Hundreds of people lined up outside the AME Church, where another leading civil rights figure, Frederick Douglass, had also been paid tribute to at his death. The open memorial service drew congressmen, leaders of civil rights organizations and the American public, grateful for the bold act Parks took to sit down so that the nation could stand.
"We praise God for the gift that she has been to us, to all of us," said Bishop Adam Jefferson Richardson, chairman of the Religious, Educational, Charitable, & Development Projects, Inc., at the opening of the memorial service.
Among those who entered the church, a class of elementary school students from Oneness Family School, Chevy Chase, MD, came to witness the memorial service as well.
"I want them to realize they can change the world one person at a time," said Zoe Handerson, 39, teacher at Oneness, which honors the promotion of peace and diversity.
Praised for her small and nonviolent act of refusal to move for a white passenger in the Montgomery bus, Parks inspired a larger and louder movement that that spelled equality and a shift in American history.
Parks, who died at 92 years of age on Oct. 24, was the second African American and first woman ever to lie in honor at the Capitol Rotunda on Sunday and Monday. More than 30,000 people passed through the Rotunda to view the mother of the civil rights movement.
While the law defined segregation and drew lines between the colored people and the white Americans in 1955, "the Word of God said otherwise," said Gwen Ilfill, sr. correspondent of the NewsHour with Jim Lehrer, as she paid tribute to the late Parks.
Beyond her influence in America, however, U.S. Congressman John Conyers, Jr. (D-Mich.) pointed out her impact worldwide.
"Rosa Parks is worldwide," he said in his tribute to Parks at AME. "It's not the [United States of America] or down south."

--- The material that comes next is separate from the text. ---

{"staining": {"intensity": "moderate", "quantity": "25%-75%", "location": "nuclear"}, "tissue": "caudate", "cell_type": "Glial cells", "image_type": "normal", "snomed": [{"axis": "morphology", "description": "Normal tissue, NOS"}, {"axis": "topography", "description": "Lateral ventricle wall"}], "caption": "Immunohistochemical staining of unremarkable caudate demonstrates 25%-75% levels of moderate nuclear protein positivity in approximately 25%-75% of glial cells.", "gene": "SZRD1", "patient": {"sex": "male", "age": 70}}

Dr. Dorothy Height, 94, president of the National Council of Negro Women and friend of Parks, honored the "true servant" and encouraged the youth that they can be the best and lead in the future just as Parks did.
"If you want to be somebody," she said, "you can be somebody."

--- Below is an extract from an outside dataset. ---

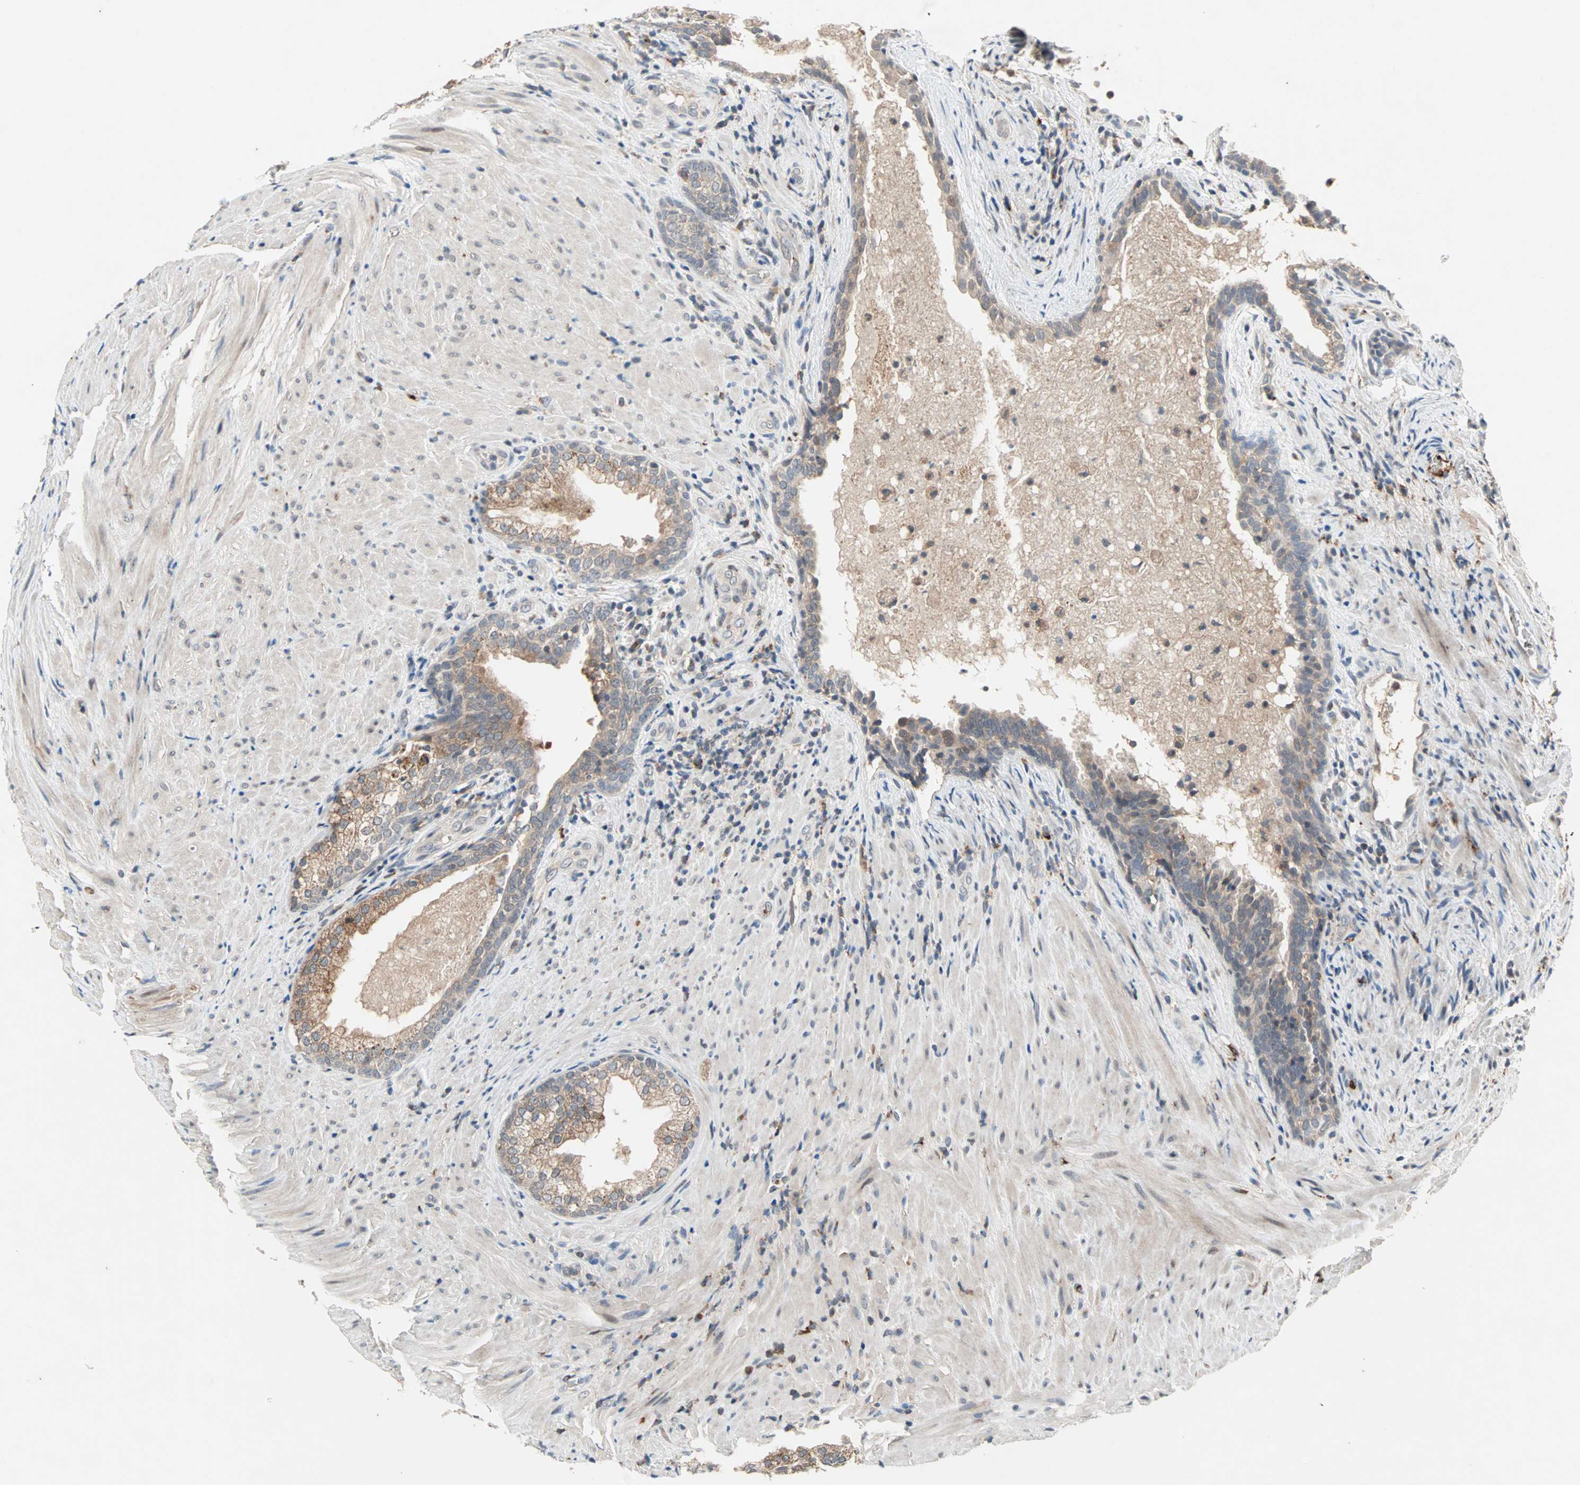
{"staining": {"intensity": "moderate", "quantity": "25%-75%", "location": "cytoplasmic/membranous"}, "tissue": "prostate", "cell_type": "Glandular cells", "image_type": "normal", "snomed": [{"axis": "morphology", "description": "Normal tissue, NOS"}, {"axis": "topography", "description": "Prostate"}], "caption": "High-power microscopy captured an IHC micrograph of benign prostate, revealing moderate cytoplasmic/membranous positivity in about 25%-75% of glandular cells.", "gene": "PROS1", "patient": {"sex": "male", "age": 76}}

The Rev. Grainger Browning, senior pastor of Ebenezer African Methodist Episcopal Church, said a loud prayer that drew out "Amen's" from the crowd. Pointing to the racism, poverty and injustice that still exist, he called the nation to "carry on her efforts" today.
"Rosa Parks is not dead," he said, "but her legacy still [lives] on."
Parks' body was returned to her home city, Detroit, where it was carried into the rotunda of the Charles H. Wright Museum of African American History for viewing through early Wednesday.